(Stored data)

#####

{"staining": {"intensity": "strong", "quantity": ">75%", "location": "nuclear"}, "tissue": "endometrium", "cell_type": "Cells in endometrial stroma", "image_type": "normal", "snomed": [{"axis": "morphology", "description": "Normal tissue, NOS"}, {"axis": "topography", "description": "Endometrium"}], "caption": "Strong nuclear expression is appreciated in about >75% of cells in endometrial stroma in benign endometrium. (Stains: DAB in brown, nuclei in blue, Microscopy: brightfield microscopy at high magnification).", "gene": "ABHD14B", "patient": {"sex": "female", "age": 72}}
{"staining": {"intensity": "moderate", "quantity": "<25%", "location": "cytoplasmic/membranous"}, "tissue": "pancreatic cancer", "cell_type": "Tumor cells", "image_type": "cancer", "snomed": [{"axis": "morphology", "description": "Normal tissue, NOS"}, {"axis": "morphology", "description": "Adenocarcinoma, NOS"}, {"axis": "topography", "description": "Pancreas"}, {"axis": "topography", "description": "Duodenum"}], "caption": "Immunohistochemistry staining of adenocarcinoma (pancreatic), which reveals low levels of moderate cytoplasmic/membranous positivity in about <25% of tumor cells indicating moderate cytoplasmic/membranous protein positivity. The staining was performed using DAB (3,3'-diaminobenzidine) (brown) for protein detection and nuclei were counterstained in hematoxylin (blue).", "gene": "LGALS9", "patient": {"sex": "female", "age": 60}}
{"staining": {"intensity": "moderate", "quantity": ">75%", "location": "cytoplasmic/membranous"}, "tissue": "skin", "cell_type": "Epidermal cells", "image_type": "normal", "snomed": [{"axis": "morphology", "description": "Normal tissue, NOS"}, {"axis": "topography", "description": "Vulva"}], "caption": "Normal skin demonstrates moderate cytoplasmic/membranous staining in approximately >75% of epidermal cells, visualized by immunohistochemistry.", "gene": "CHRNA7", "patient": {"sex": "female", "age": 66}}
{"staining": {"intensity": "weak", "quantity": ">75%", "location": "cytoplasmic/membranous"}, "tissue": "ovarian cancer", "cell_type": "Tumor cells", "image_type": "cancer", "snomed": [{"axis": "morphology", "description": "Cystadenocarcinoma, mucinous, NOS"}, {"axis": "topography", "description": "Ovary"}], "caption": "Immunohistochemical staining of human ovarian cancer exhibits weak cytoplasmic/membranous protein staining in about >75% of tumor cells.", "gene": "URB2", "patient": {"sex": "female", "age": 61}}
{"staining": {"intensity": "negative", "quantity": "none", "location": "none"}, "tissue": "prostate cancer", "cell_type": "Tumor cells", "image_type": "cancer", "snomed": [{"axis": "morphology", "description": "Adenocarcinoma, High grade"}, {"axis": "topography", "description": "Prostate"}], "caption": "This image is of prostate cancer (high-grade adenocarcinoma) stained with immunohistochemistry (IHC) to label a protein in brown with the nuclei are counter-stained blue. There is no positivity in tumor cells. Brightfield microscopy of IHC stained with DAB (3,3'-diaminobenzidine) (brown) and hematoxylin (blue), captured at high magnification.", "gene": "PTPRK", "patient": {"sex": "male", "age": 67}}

#####

#### The task:
Only lines holding the word "high" are wanted, so copy each of them from the records above.

#### Written answer:
{"staining": {"intensity": "strong", "quantity": ">75%", "location": "nuclear"}, "tissue": "endometrium", "cell_type": "Cells in endometrial stroma", "image_type": "normal", "snomed": [{"axis": "morphology", "description": "Normal tissue, NOS"}, {"axis": "topography", "description": "Endometrium"}], "caption": "Strong nuclear expression is appreciated in about >75% of cells in endometrial stroma in benign endometrium. (Stains: DAB in brown, nuclei in blue, Microscopy: brightfield microscopy at high magnification).", "gene": "ABHD14B", "patient": {"sex": "female", "age": 72}}
{"staining": {"intensity": "negative", "quantity": "none", "location": "none"}, "tissue": "prostate cancer", "cell_type": "Tumor cells", "image_type": "cancer", "snomed": [{"axis": "morphology", "description": "Adenocarcinoma, High grade"}, {"axis": "topography", "description": "Prostate"}], "caption": "This image is of prostate cancer (high-grade adenocarcinoma) stained with immunohistochemistry (IHC) to label a protein in brown with the nuclei are counter-stained blue. There is no positivity in tumor cells. Brightfield microscopy of IHC stained with DAB (3,3'-diaminobenzidine) (brown) and hematoxylin (blue), captured at high magnification.", "gene": "PTPRK", "patient": {"sex": "male", "age": 67}}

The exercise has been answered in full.